Asian stocks rose for a fourth week, the longest streak of gains this year, as US jobs data beat estimates and the Japanese parliament approved Japanese Prime Minister Shinzo Abe’s nominees to the country’s central bank board.
Nissan Motor Co advanced 2.4 percent, leading gains among companies that get sales in the US, while Mitsubishi UFJ Financial Group Inc, Japan’s biggest publicly traded bank, rose 7.7 percent amid speculation that Abe will implement policies to stimulate the economy and end 15 years of falling prices.
Sun Hung Kai Properties Ltd (新鴻基地產) fell 7.6 percent, relinquishing its place as Asia’s biggest developer by value, as Hong-Kong-listed real-estate companies tumbled on concern that policymakers are stepping up efforts to cool home prices and as local mortgage rates were increased.
The MSCI Asia Pacific Index advanced 0.8 percent to 136.66. The gauge has climbed 5.6 percent this year as data signaled the world’s biggest economy is recovering and investors bet that the Bank of Japan will loosen monetary policy. Chinese shares fell this week amid concern about government efforts to control prices.
The US jobs data “has shown the world’s largest economy is really starting to gain momentum and, of course, that’s all positive for financial markets,” Perpetual Investments’ Matthew Sherwood said.
Gains this year left the MSCI Asia Pacific Index trading at 14.9 times average estimated earnings, compared with 14.1 for the Standard & Poor’s 500 Index and 12.8 times for the STOXX Europe 600 Index, data compiled by Bloomberg show.
Taiwan’s TAIEX slid 1.1 percent from 7,960.51 on March 8, ending Friday’s trading down 0.31 percent, or 24.27 points, at 7,927.49. Leading smartphone maker HTC Corp (宏達電) on Friday shed 2.7 percent to NT$234.5, as Taiwan Semiconductor Manufacturing Co (TSMC, 台積電) fell by 0.96 percent to NT$103.0.
South Korea’s KOSPI dropped 1 percent this week, as Hong Kong’s Hang Seng Index slid 2.4 percent, led by property developers, as data showed China’s consumer prices rose at the fastest pace in 10 months and People’s Bank of China Governor Zhou Xiaochuan (周小川) said monetary policy is “no longer relaxed.”
Only Italy’s FTSE MIB Index offered lower returns this year among the 24 developed market benchmarks monitored by Bloomberg.

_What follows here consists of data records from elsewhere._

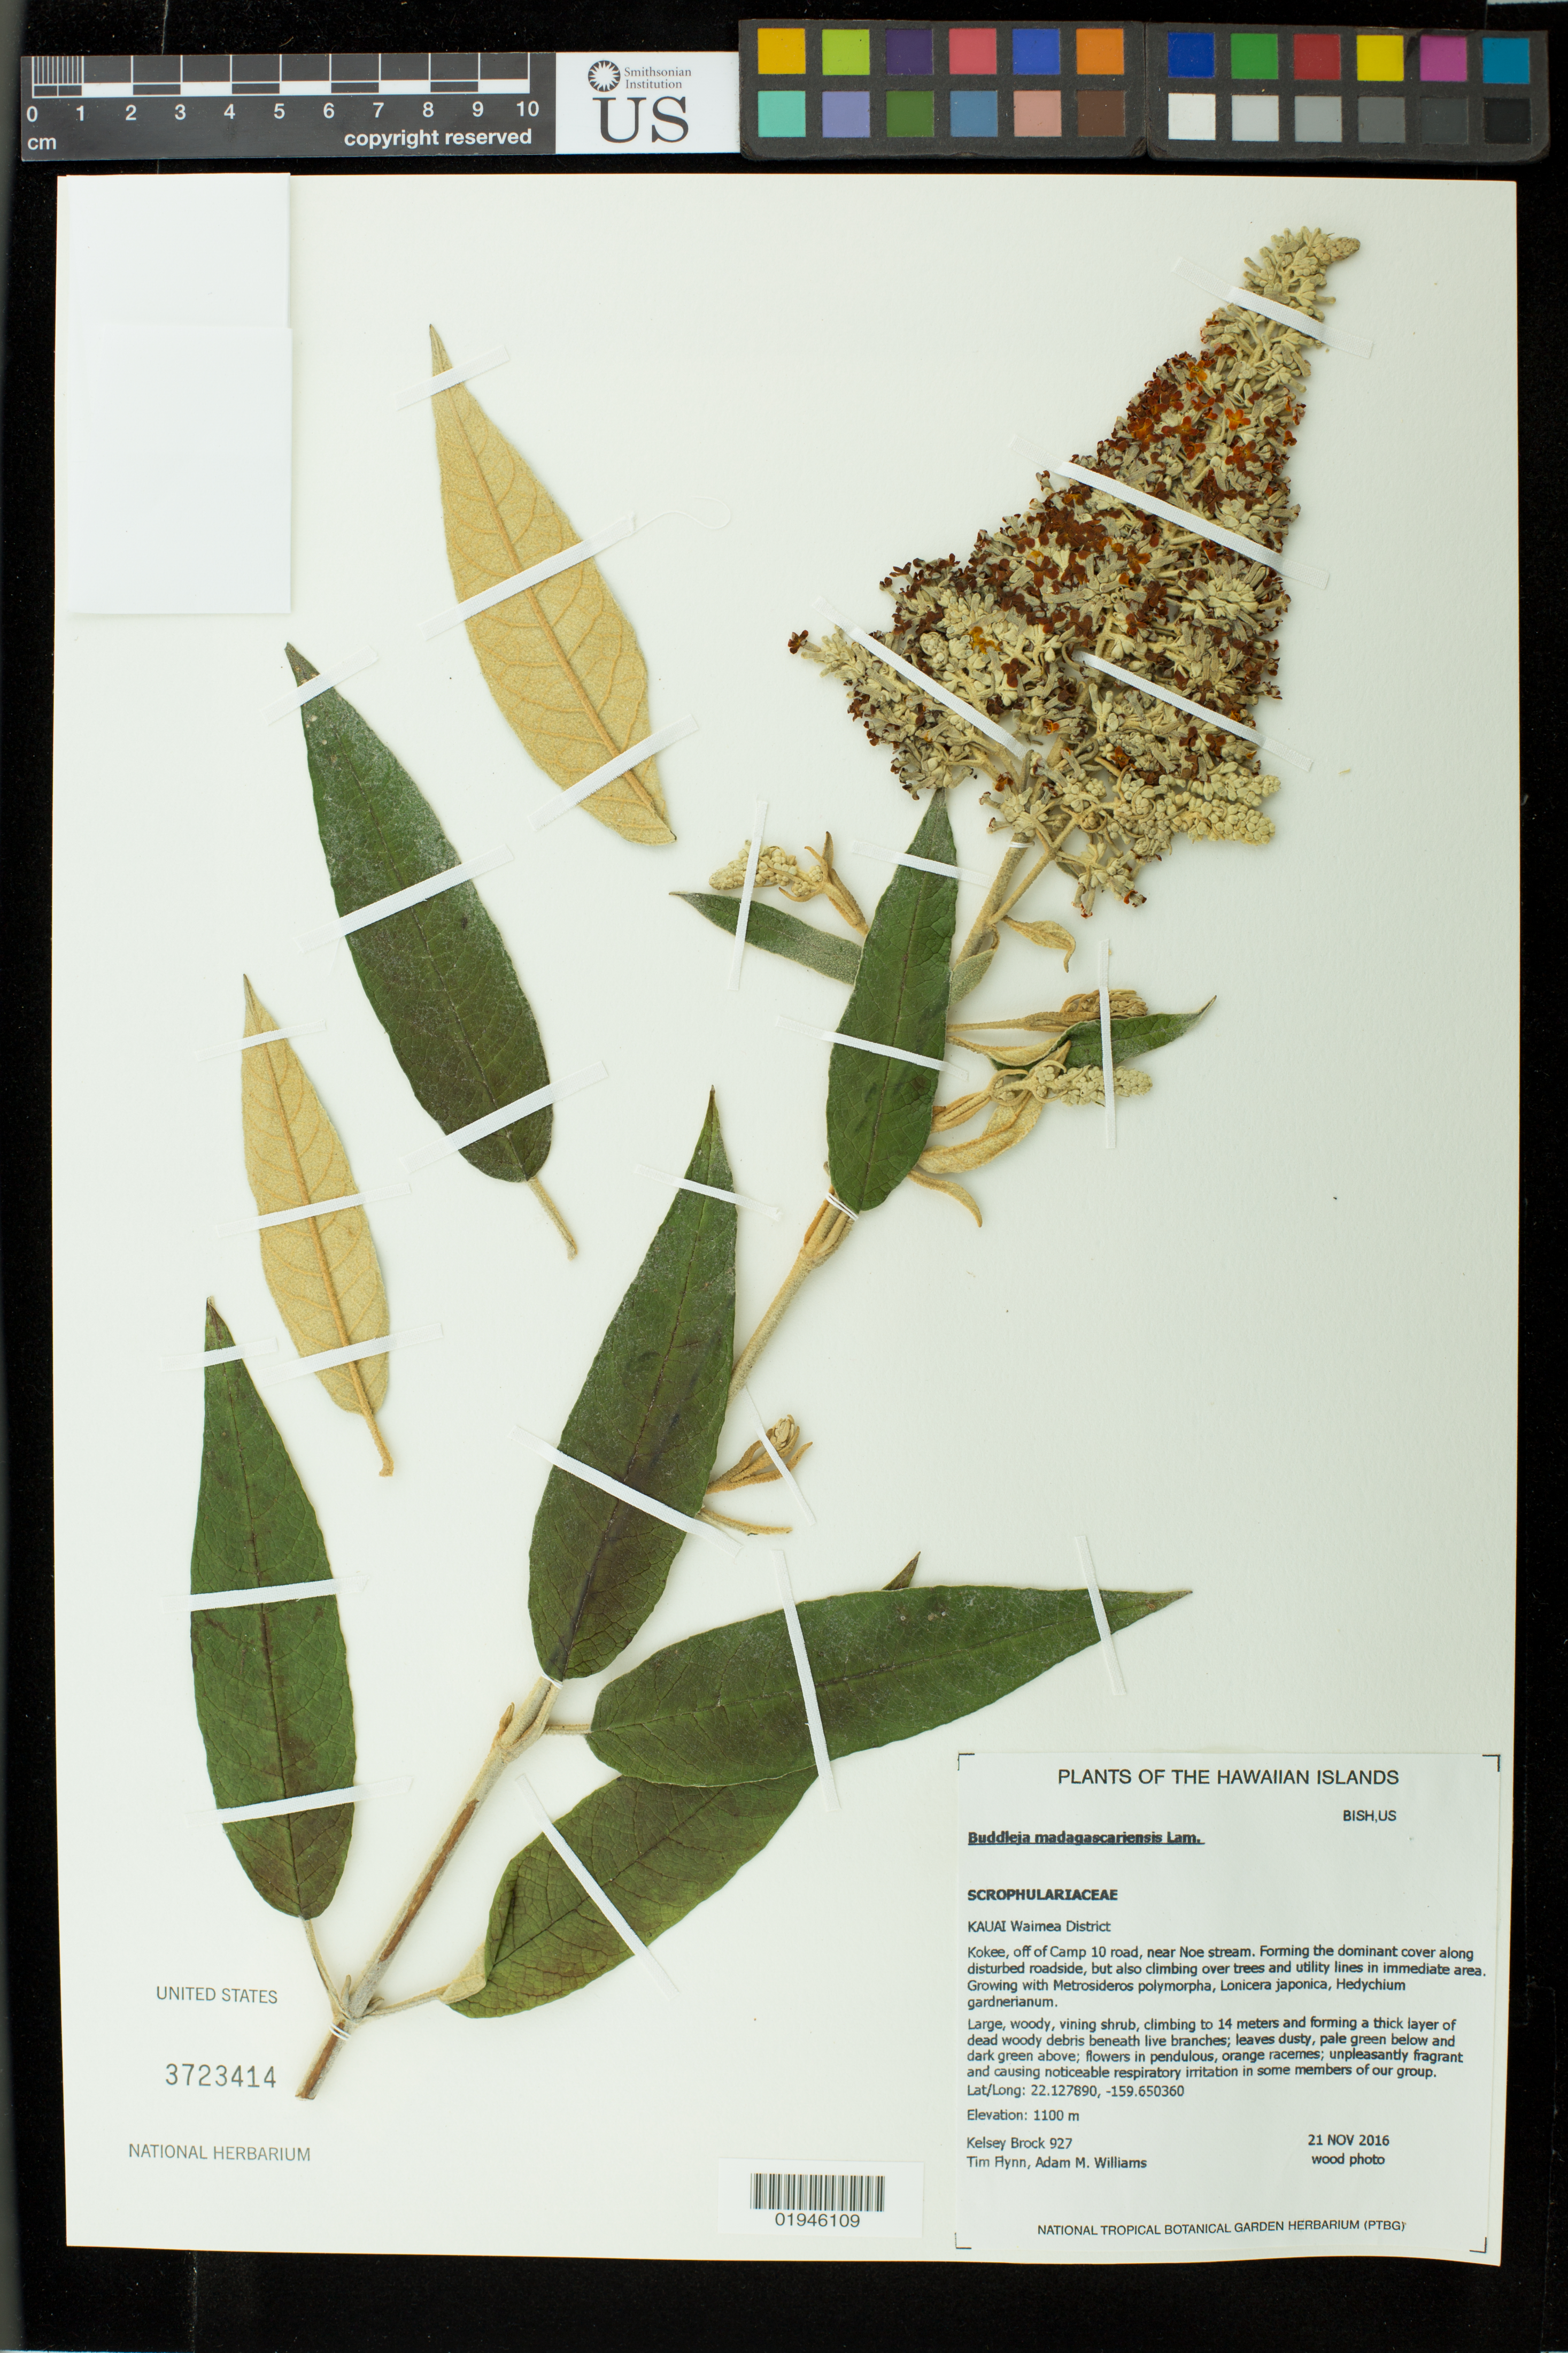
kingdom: Plantae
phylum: Tracheophyta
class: Magnoliopsida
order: Lamiales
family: Scrophulariaceae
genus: Buddleja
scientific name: Buddleja madagascariensis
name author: Lam.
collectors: K. Brock, T. W. Flynn & A. Williams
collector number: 927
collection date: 2016-11-21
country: United States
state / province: Hawaii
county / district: Kauai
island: Kaua'i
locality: Waimea District, Kokee, near Noe stream.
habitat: Disturbed roadside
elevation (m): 1100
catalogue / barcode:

Sun Hung Kai tumbled 7.6 percent to HK$106.20, the lowest level since October last year. New World Development Co (新世界發展) dropped 5.2 percent to HK$13.26.
China is set to complete a once-a-decade handover of power at the National People’s Congress in Beijing today. Leaders are trying to support a rebound in growth from a 13-year low without spurring excessive inflation or risks in the financial system. The Shanghai Composite Index retreated 1.7 percent this week.
Japan’s Nikkei 225 Stock Average increased 2.3 percent for the week to the highest level since September 2008. Haruhiko Kuroda, an advocate of aggressive monetary policy easing, was confirmed as Bank of Japan governor on Friday by parliament’s upper house, along with deputy governor nominees Kikuo Iwata and Hiroshi Nakaso.
New Zealand’s NZX 50 Index rose for a fourth week, adding 0.8 percent, after Reserve Bank of New Zealand Governor Graeme Wheeler pledged to keep borrowing costs at a record low until next year.
Australia’s S&P/ASX 200 Index and Singapore’s Straits Times Index both slipped 0.1 percent.
In other markets on Friday:
Mumbai fell 0.73 percent, or 142.88 points, from Thursday to 19,427.56.
Manila declined by 0.60 percent, or 40.11 points, to 6,654.60.